The CFPB launched a dedicated page for COVID-19 resources but advocates say it contains mostly reissued blog posts on steps consumers can take if they are targeted by a scammer or cannot pay their bills. On Friday, the bureau issued a request for information on a task force charged with updating consumer credit laws that some said was yet another indication that Kraninger is moving forward with a deregulatory agenda unheeded by the crisis.
"We're not seeing anything affirmative coming out of the CFPB," said Saunders. "We're not seeing any particular attention paid to people struggling with debt. We're seeing the CFPB giving advice that consumers are on their own and should talk to their banks.”
By contrast, consumers will get some added protections under the $2 trillion stimulus package passed by lawmakers last week. The bill provides for up to 180 days of forbearance and prohibits foreclosures for 60 days for borrowers of federally-backed loans. Multifamily borrowers will receive 90 days forbearance. The legislation also states that approved loan modifications cannot result in negative information being added to a borrower's credit report.

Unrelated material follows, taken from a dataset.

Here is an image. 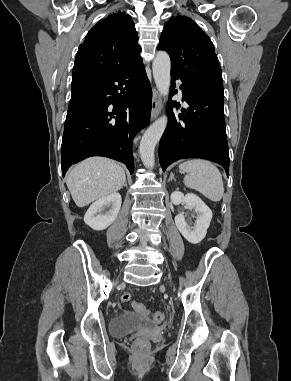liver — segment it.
Here are the masks:
<instances>
[{"instance_id":"1","label":"liver","mask_w":291,"mask_h":381,"mask_svg":"<svg viewBox=\"0 0 291 381\" xmlns=\"http://www.w3.org/2000/svg\"><path fill=\"white\" fill-rule=\"evenodd\" d=\"M126 180L124 169L115 161L91 157L76 165L67 175L66 184L78 207L120 190Z\"/></svg>"}]
</instances>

Yet industry observers said it would still be helpful for the CFPB to provide guidance on the appropriate response to an expected spike in loan defaults.
“It will be hard for [servicers] to deal with an avalanche of defaults and foreclosures and debt collectors are going to be all the more aggressive and harassing because people will owe more debt and it will be harder for them to pay,” said Cordray, the former CFPB director.

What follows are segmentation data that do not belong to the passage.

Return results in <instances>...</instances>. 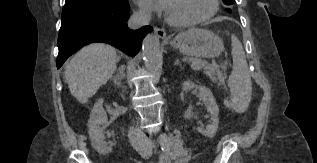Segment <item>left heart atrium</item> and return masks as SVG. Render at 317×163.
<instances>
[{
    "instance_id": "obj_1",
    "label": "left heart atrium",
    "mask_w": 317,
    "mask_h": 163,
    "mask_svg": "<svg viewBox=\"0 0 317 163\" xmlns=\"http://www.w3.org/2000/svg\"><path fill=\"white\" fill-rule=\"evenodd\" d=\"M169 0H139V2L148 8L156 10L158 12H165L168 6Z\"/></svg>"
}]
</instances>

Because of the massive disruptions to the mortgage market, the CFPB is expected to further extend the Qualified Mortgage rule that gave a special exemption to Fannie Mae and Freddie Mac known as the "QM patch," which expires in January 2021. Last year, the CFPB had planned to eliminate the patch and replace a 43% debt-to-income limit for QM loans.
In the past few weeks, Kraninger has been in discussions on how and when to further extend the patch to avoid further disruptions in the mortgage market, sources said.
Fitch Ratings gave a "negative" outlook last week on mortgage servicers, citing elevated loan delinquencies, higher staffing costs, and increasing requirements to advance principal and interest on behalf of defaulted borrowers.
Fitch said such stresses “increase systemic risk across the mortgage servicing spectrum.” Since the mortgage crisis, banks have relied on nonbank servicers to handle delinquent loans.
Some advocates suggest the CFPB should be doing more to aid consumers by providing guidance on servicing requirements, including establishing a single point of contact.
Mortgage delinquency rates are expected to jump to 25%, Thompson said, voicing concerns that borrowers will be forced into foreclosure in the absence of tougher forbearance rules.
“There are going to be people who do not get a forbearance, who don’t know how to ask for it or they can’t get through to their servicer,” said Thompson. "This will hit bigger and faster and they will have fewer resources to deal with a bigger, sharper shock."
Thompson said a policy announced last week by Ginnie Mae to help mortgage services advance principal and interest appears focused on providing relief to bond holders.
She said servicers need to extend forbearance for up to six months, remove duplicative applications so borrowers can reapply for loss mitigation, and clarify what is a reasonable time frame for completing applications.
“Why are we privileging bond investors over homeowners who are out of jobs?” said Thompson. “I don’t think the bond holders are going to end up homeless on the street.”